Amey Rail has been fined £600,000 for health and safety breaches during work at Market Harborough station.
Amey had been carrying out modifications to the track layout during the reconstruction of the station.
The Rail Regulator, the Office of Rail and Road (ORR), brought the prosecution under the Health and Safety at Work etc. Act 1974, for failure to ensure lifting operations involving lifting equipment were planned properly, supervised, and carried out in a safe manner. Amey Rail Limited pleaded guilty to the offence, and was sentenced at Leicester Magistrates’ Court to a fine of £600,000 and also ordered to pay the full costs of £15,119.49 and a victim surcharge of £170.
The prosecution followed an investigation by the ORR into an incident in the early hours of 21 October 2018, outside Market Harborough station on the Midland Main Line, when a road-rail excavator vehicle overturned. The vehicle’s operator had to be pulled from the cab. Fortunately, although several other rail workers were in the area of the overturning, no one was seriously injured.
On the night of the accident, because of a late change in the equipment being used for lifting, the replacement equipment had inadequate lifting capacity for the planned works. To compensate for the reduced lifting capacity, the length of the track to be lifted should have been reduced from 30 to 20 feet.
Although this was a critical change, it was not managed or communicated correctly. The track panels were cut to the original length of 30 feet, exceeding the capacity for the excavators to be used.

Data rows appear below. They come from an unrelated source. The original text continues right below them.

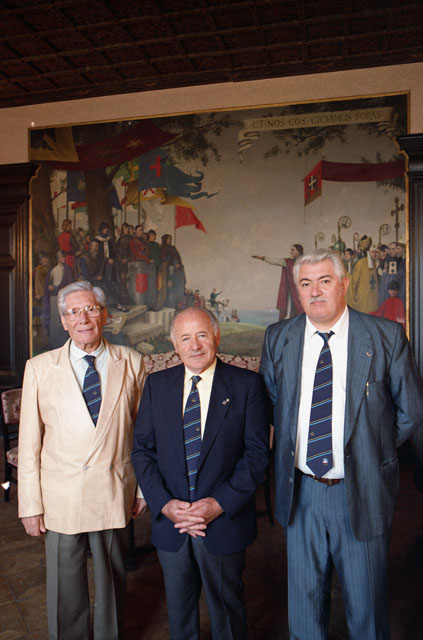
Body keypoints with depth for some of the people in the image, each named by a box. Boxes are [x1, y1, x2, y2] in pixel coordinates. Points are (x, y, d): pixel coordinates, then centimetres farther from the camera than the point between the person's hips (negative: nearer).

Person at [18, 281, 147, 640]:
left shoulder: (131, 364, -3)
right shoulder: (39, 368, -4)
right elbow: (29, 442, -2)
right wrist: (30, 505, -3)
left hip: (115, 497, 1)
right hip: (60, 499, 0)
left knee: (112, 581, 19)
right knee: (65, 587, 15)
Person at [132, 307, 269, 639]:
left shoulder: (246, 384, -9)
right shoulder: (156, 384, -1)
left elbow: (257, 452, -11)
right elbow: (142, 449, -1)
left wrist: (220, 504, -18)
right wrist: (164, 504, -13)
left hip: (225, 521, -2)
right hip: (170, 524, 3)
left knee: (227, 608, 21)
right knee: (178, 610, 24)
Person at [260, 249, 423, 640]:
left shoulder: (387, 336, -9)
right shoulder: (278, 338, -1)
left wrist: (372, 450, 2)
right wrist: (290, 445, 5)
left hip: (362, 493, -2)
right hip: (300, 492, 2)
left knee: (366, 605, 17)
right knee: (304, 601, 20)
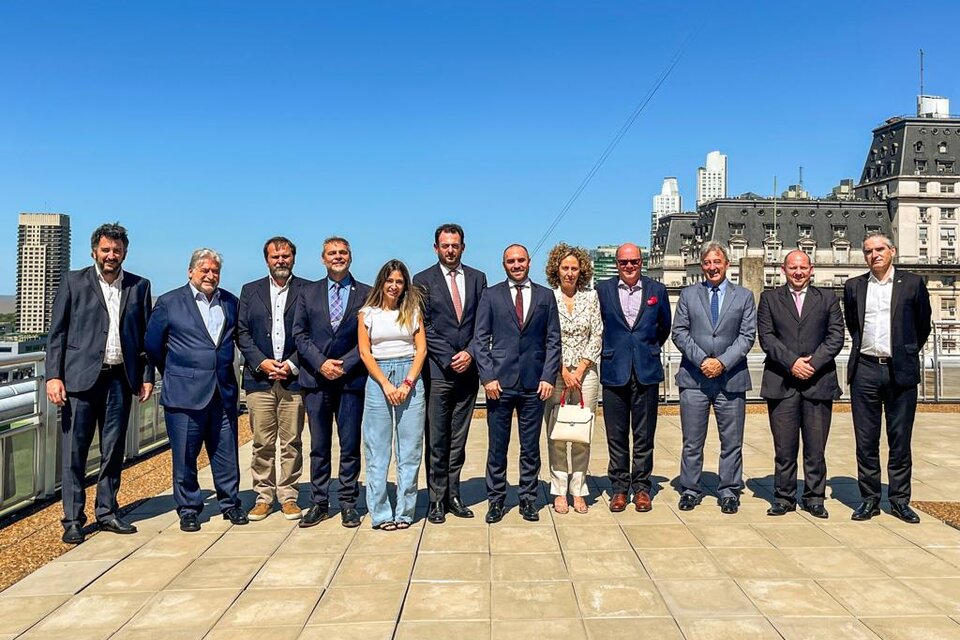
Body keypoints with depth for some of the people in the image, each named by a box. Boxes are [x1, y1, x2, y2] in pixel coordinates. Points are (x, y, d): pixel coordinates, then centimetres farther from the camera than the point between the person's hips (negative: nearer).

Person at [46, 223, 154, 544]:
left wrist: (147, 376, 6)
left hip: (120, 379, 2)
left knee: (114, 450, 9)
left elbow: (146, 334, 11)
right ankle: (73, 520, 10)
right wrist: (53, 376, -7)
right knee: (74, 450, 1)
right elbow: (57, 332, 1)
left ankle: (107, 513, 21)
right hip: (80, 377, -2)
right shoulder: (73, 282, 3)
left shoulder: (139, 286, 9)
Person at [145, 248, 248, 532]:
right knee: (185, 455, 4)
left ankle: (230, 503, 22)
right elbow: (152, 345, 7)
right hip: (185, 392, -3)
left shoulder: (230, 302, 10)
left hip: (224, 391, 3)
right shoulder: (169, 302, 1)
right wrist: (173, 375, 12)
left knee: (226, 454, 8)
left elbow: (240, 337, 20)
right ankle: (188, 509, 18)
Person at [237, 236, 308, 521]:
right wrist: (261, 362, -6)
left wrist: (292, 365, -9)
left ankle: (288, 496, 14)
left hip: (293, 378, -1)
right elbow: (241, 332, 7)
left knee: (291, 442, 4)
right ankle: (263, 497, 14)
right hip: (259, 378, 1)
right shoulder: (250, 291, 13)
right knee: (262, 443, 4)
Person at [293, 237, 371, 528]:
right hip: (316, 379, 2)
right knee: (319, 446, 8)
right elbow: (300, 334, 5)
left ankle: (348, 503, 13)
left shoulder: (366, 294, 4)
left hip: (352, 379, -1)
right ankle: (318, 503, 16)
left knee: (350, 446, 3)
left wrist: (344, 365, -11)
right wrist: (320, 363, -9)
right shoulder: (308, 293, 10)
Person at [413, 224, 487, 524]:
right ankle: (437, 499, 9)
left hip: (468, 369, 3)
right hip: (437, 371, -3)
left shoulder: (477, 278, 10)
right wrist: (449, 359, -9)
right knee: (436, 440, 1)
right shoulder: (423, 280, 2)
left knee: (458, 439, 9)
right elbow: (424, 327, -3)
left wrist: (469, 353, -6)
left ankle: (452, 495, 17)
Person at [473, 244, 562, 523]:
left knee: (531, 447, 8)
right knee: (497, 446, 5)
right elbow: (480, 339, 3)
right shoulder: (491, 295, 6)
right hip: (500, 383, -1)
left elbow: (553, 341, 7)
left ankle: (528, 498, 20)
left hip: (534, 384, 1)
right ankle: (496, 499, 17)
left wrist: (548, 377, -3)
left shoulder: (545, 296, 9)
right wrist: (487, 376, -6)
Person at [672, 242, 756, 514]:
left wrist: (723, 362, -12)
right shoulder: (688, 294, 9)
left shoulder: (744, 296, 8)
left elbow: (747, 335, 1)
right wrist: (701, 360, -10)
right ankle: (690, 490, 16)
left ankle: (729, 492, 18)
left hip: (731, 378, 0)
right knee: (692, 441, 6)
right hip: (694, 378, 0)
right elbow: (679, 332, 2)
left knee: (731, 442, 6)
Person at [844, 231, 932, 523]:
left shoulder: (912, 283, 2)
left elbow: (923, 326, 12)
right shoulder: (854, 286, 8)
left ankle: (899, 500, 15)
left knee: (900, 440, 5)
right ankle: (869, 499, 14)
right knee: (866, 440, 5)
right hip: (865, 370, 2)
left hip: (901, 371, -1)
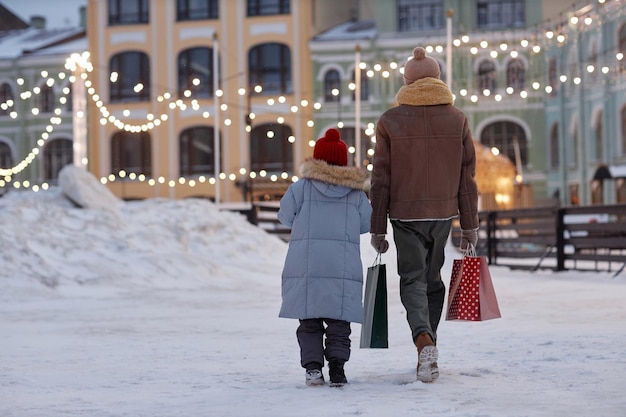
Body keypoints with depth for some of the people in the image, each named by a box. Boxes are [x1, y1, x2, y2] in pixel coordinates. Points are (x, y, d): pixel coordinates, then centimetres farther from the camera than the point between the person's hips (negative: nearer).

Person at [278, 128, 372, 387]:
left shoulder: (302, 187, 1)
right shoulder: (356, 192, 7)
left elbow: (285, 216, 6)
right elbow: (366, 224, 9)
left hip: (304, 265, -1)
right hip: (343, 267, 1)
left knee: (309, 322, 7)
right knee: (338, 322, 6)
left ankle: (312, 365, -5)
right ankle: (337, 366, -7)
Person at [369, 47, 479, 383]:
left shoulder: (389, 121, -4)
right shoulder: (457, 119, 2)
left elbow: (380, 180, -3)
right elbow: (467, 176, 3)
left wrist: (377, 228, 2)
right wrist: (470, 226, 8)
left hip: (405, 215, -2)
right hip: (444, 214, 2)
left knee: (412, 280, 2)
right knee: (433, 279, 15)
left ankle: (424, 341, -23)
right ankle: (427, 352, 21)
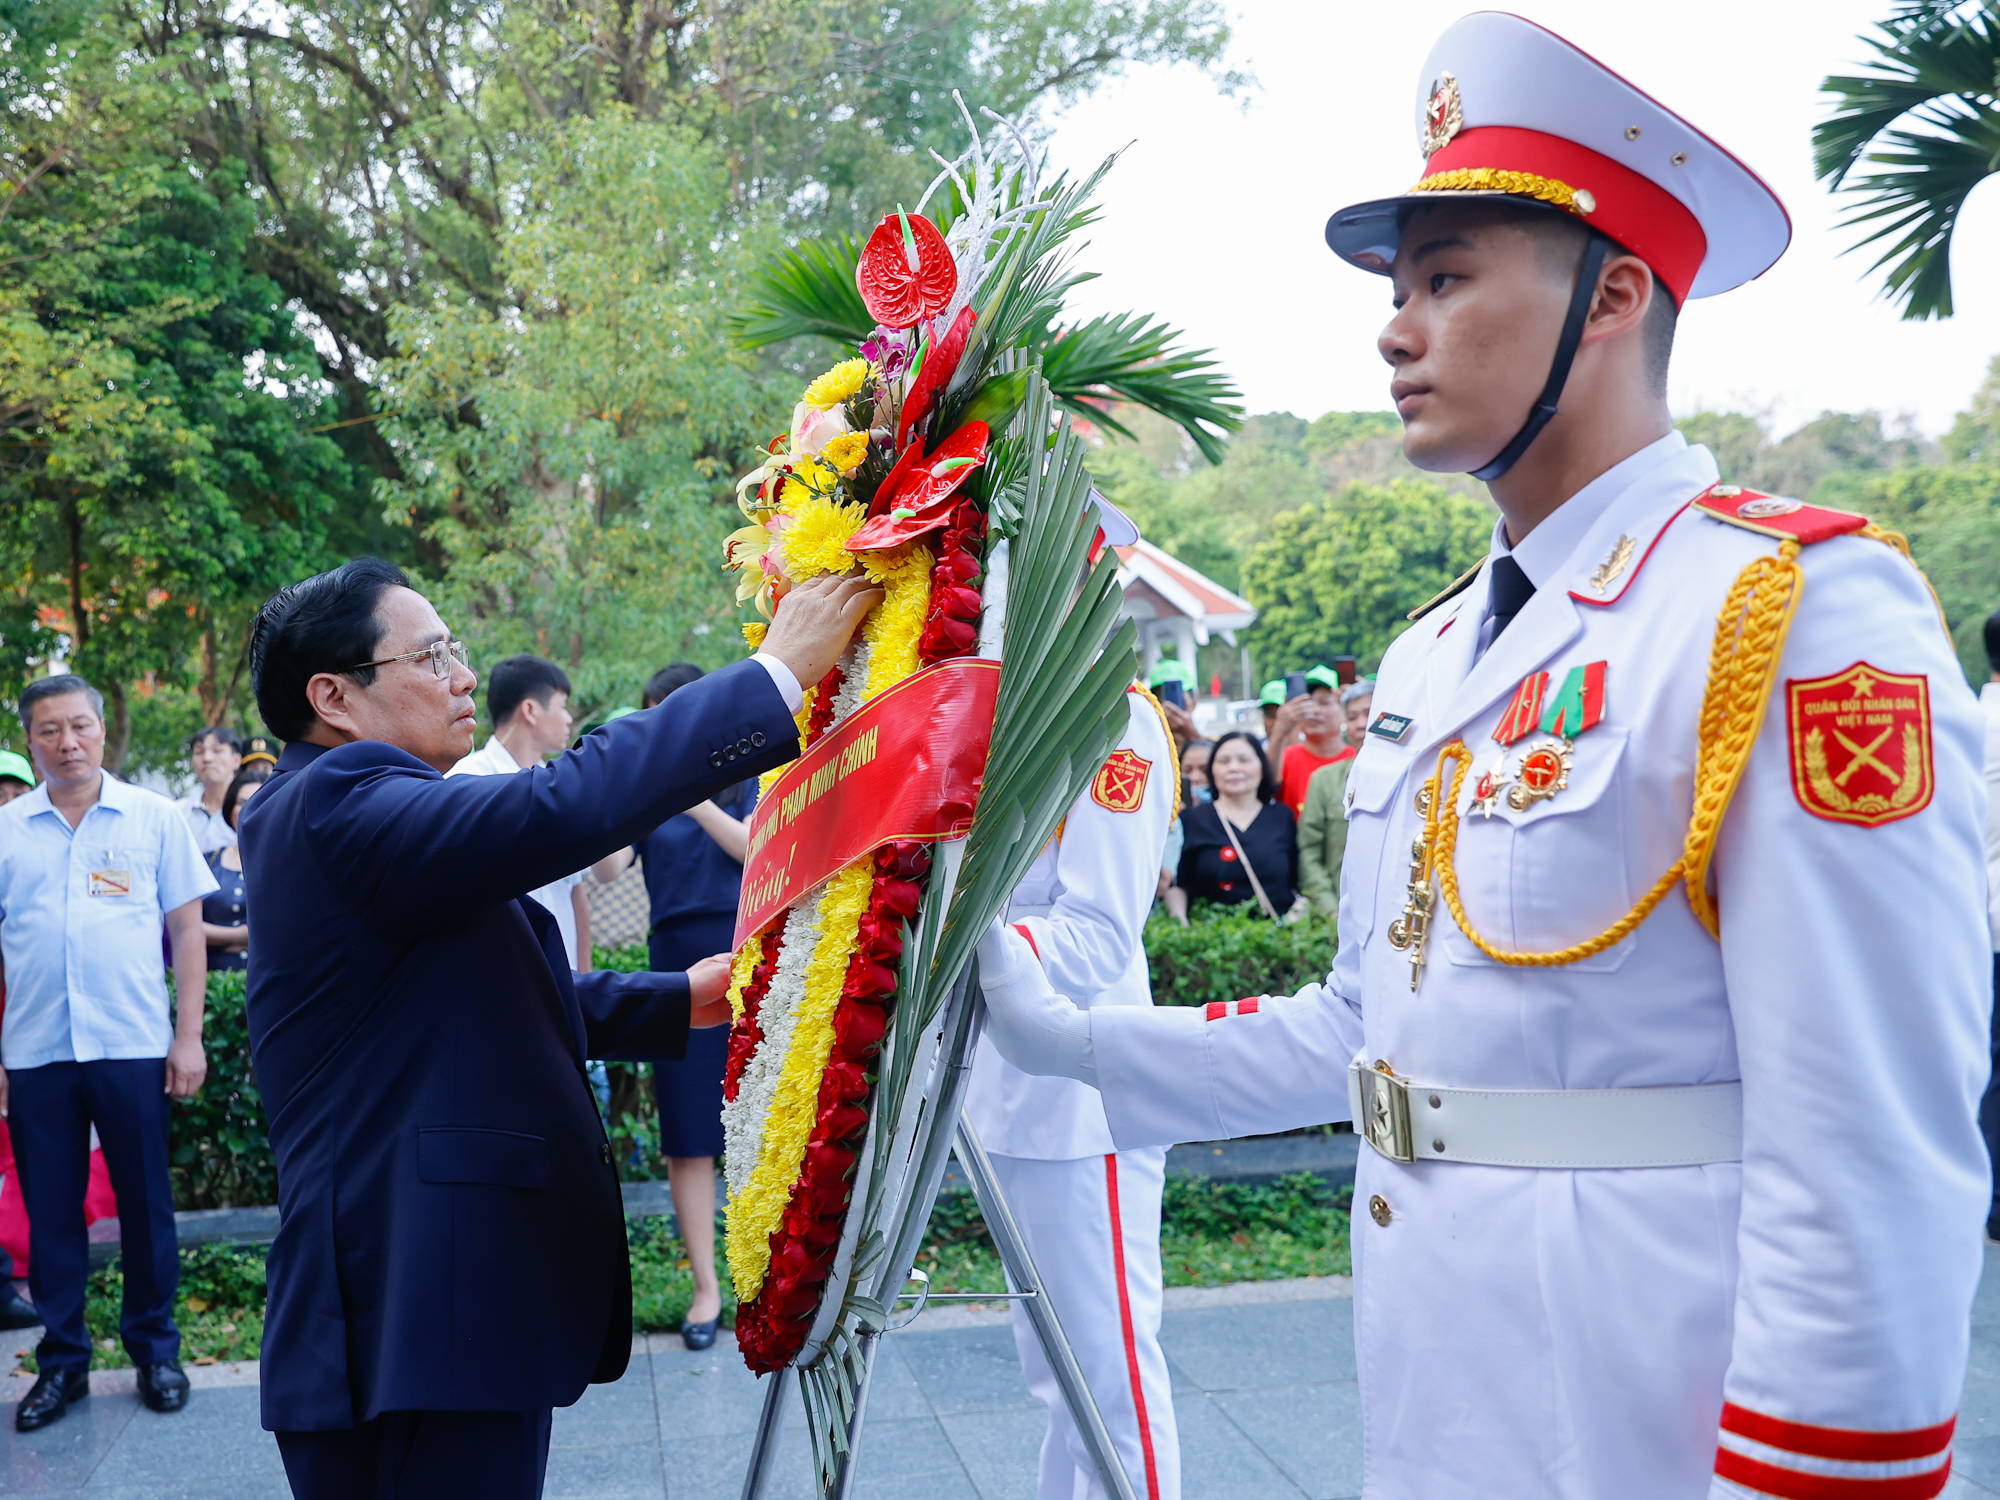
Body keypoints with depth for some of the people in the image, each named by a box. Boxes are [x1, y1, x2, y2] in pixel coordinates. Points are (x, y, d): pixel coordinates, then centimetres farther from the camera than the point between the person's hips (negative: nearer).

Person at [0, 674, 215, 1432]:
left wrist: (188, 1037, -2)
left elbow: (187, 931, 4)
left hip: (133, 1047, -1)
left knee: (145, 1206, 6)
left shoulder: (155, 818, 3)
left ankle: (154, 1350, 20)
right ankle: (62, 1361, 22)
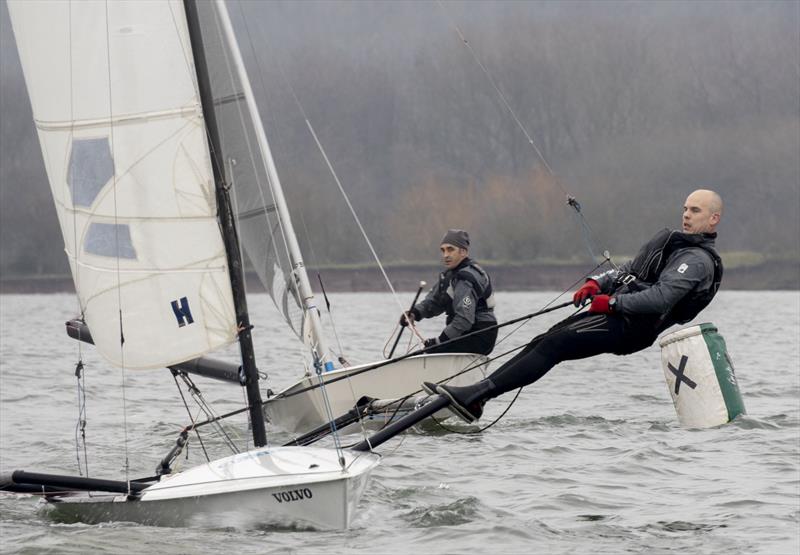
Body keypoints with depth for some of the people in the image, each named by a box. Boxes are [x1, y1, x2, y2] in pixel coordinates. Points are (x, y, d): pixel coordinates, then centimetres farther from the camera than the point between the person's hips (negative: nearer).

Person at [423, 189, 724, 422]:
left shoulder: (698, 261, -9)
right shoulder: (670, 240, 23)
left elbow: (660, 298, -22)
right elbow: (629, 269, 27)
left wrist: (613, 302, -21)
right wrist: (597, 283, 9)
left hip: (629, 327, -9)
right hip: (614, 312, 9)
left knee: (551, 346, -19)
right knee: (540, 343, -2)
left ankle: (473, 396, -24)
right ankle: (475, 396, -7)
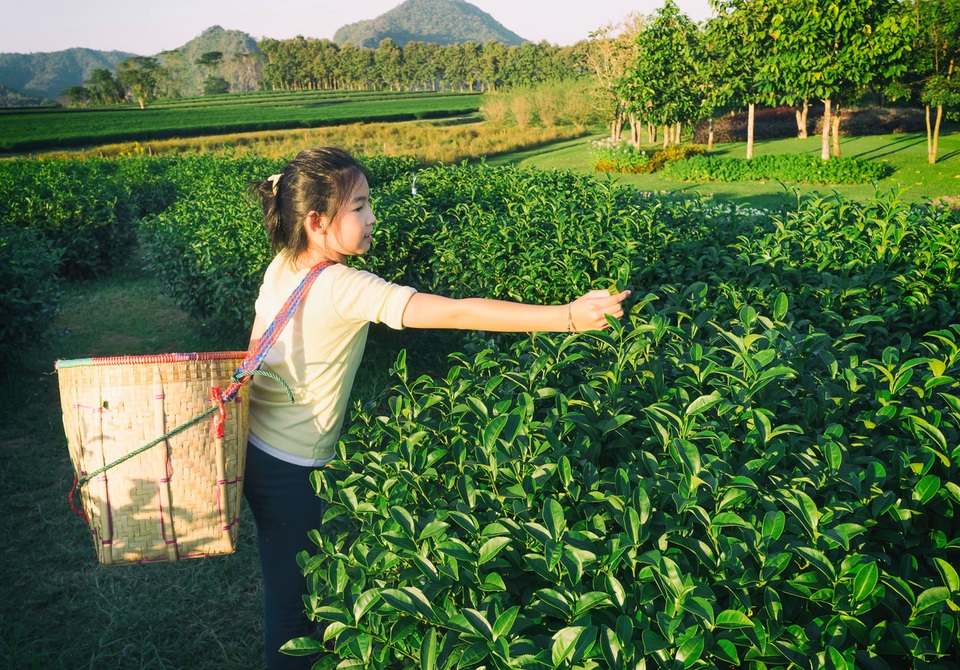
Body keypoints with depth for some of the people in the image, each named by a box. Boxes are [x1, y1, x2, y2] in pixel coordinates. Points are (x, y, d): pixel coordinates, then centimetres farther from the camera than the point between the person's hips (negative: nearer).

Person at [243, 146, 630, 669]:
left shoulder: (280, 268, -3)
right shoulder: (343, 289, -28)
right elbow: (457, 313, -36)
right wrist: (568, 316, -38)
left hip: (253, 447, 8)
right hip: (292, 472, -8)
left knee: (285, 587, 25)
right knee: (293, 598, 12)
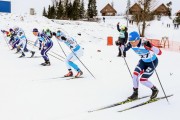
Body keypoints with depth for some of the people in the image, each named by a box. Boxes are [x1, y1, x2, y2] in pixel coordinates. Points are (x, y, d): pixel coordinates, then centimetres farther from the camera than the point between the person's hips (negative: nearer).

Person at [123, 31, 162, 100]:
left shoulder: (145, 44, -37)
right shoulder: (131, 44, -19)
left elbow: (159, 53, -39)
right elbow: (124, 49, 2)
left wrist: (150, 47, -53)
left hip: (152, 62, -6)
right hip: (143, 61, 6)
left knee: (143, 80, -9)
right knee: (135, 75, -10)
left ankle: (155, 90, 18)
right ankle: (135, 93, 9)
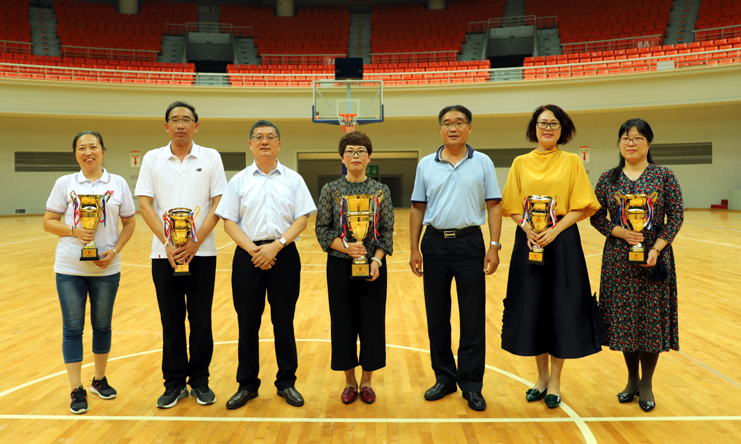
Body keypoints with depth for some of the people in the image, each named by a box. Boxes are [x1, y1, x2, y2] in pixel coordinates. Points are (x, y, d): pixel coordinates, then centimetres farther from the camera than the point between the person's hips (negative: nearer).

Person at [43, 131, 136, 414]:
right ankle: (77, 390, 15)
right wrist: (74, 231, -17)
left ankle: (100, 380, 31)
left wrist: (115, 250, -10)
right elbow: (49, 221, 1)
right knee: (72, 328, 4)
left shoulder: (118, 184, 1)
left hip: (106, 268, 1)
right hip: (70, 267, -1)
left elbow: (129, 223, 4)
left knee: (102, 326, 13)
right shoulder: (65, 183, 0)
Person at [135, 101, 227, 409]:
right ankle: (175, 383, 21)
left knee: (201, 320, 5)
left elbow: (218, 205, -3)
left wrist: (195, 243, -12)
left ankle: (200, 381, 20)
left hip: (201, 253, -1)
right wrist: (168, 243, -11)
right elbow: (145, 204, 0)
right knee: (171, 321, 8)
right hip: (164, 253, 1)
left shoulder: (211, 158, 2)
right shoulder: (152, 159, 6)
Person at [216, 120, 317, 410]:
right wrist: (253, 249, -12)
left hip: (284, 254, 0)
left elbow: (302, 219, -1)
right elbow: (229, 221, 2)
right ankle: (247, 385, 20)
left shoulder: (293, 179, 6)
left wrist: (276, 245, -14)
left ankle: (286, 383, 19)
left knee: (284, 321, 6)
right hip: (248, 255, 1)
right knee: (247, 322, 6)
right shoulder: (239, 180, 8)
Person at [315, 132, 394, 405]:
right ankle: (349, 381, 23)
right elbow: (322, 229, -1)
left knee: (372, 322, 5)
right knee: (344, 322, 6)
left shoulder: (381, 191, 2)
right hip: (340, 266, 0)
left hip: (373, 266, 0)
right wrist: (346, 247, -16)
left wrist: (377, 260, -12)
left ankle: (367, 381, 22)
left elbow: (388, 231, 1)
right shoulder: (330, 190, 0)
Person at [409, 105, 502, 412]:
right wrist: (414, 249, 3)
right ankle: (444, 377, 24)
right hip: (435, 243, 2)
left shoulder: (482, 163, 3)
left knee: (473, 318, 2)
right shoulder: (426, 165, 7)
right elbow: (417, 208, 8)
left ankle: (471, 384, 15)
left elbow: (494, 206, 1)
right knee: (436, 316, 9)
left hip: (470, 243, -2)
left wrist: (494, 247, -8)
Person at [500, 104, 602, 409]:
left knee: (561, 310, 1)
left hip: (562, 241, -2)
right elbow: (512, 207, 5)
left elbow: (581, 207, -4)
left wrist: (554, 230, -17)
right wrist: (527, 229, -13)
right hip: (528, 240, 2)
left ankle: (555, 381, 15)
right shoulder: (520, 163, 8)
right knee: (532, 308, 7)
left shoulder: (571, 162, 2)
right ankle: (542, 376, 24)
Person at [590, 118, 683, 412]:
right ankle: (632, 379, 26)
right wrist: (621, 232, -14)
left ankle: (646, 384, 19)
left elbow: (676, 216, -2)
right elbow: (596, 217, 3)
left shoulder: (664, 176, 0)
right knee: (624, 318, 7)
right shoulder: (608, 179, 4)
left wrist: (657, 248, -13)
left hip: (654, 257, -1)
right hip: (618, 259, 2)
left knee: (651, 318, 3)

When lifting started, the excavators’ on-board safety systems showed that the weight being lifted was exceeding their maximum safe limit. However, these warnings were ignored and to enable the work to continue the safety systems were disabled.
A radio-based communication system between the operators and the lifting supervisor was also faulty and despite replacement equipment being available on-site, work continued with the inadequate communications equipment.
These failures resulted in one of the two excavators becoming overloaded beyond its capacity. When it was undertaking a tandem lift of a track panel, later established to be 39 feet long, it toppled onto its side and trapped a worker in the cab. Several members of the lifting team and others in the nearby vicinity managed to drag the operator clear of the cab by kicking through the toughened glass windscreen.
ORR’s HM Chief Inspector of Railways Ian Prosser CBE, said: “The risks of failing to comply with the lifting regulations are well known throughout the industry and clearly foreseeable. In this case basic errors were made and it is by sheer luck that no one was seriously hurt.
“None of these failures to follow well established procedures, nor the isolation of safety systems on the excavators, were identified despite the presence of two senior members of staff on site during the night to manage the work.
“This meant Amey failed to take measures in order to adequately manage the risks presented when tandem lifting loads of the size and weight of those undertaken on 21 October 2018.”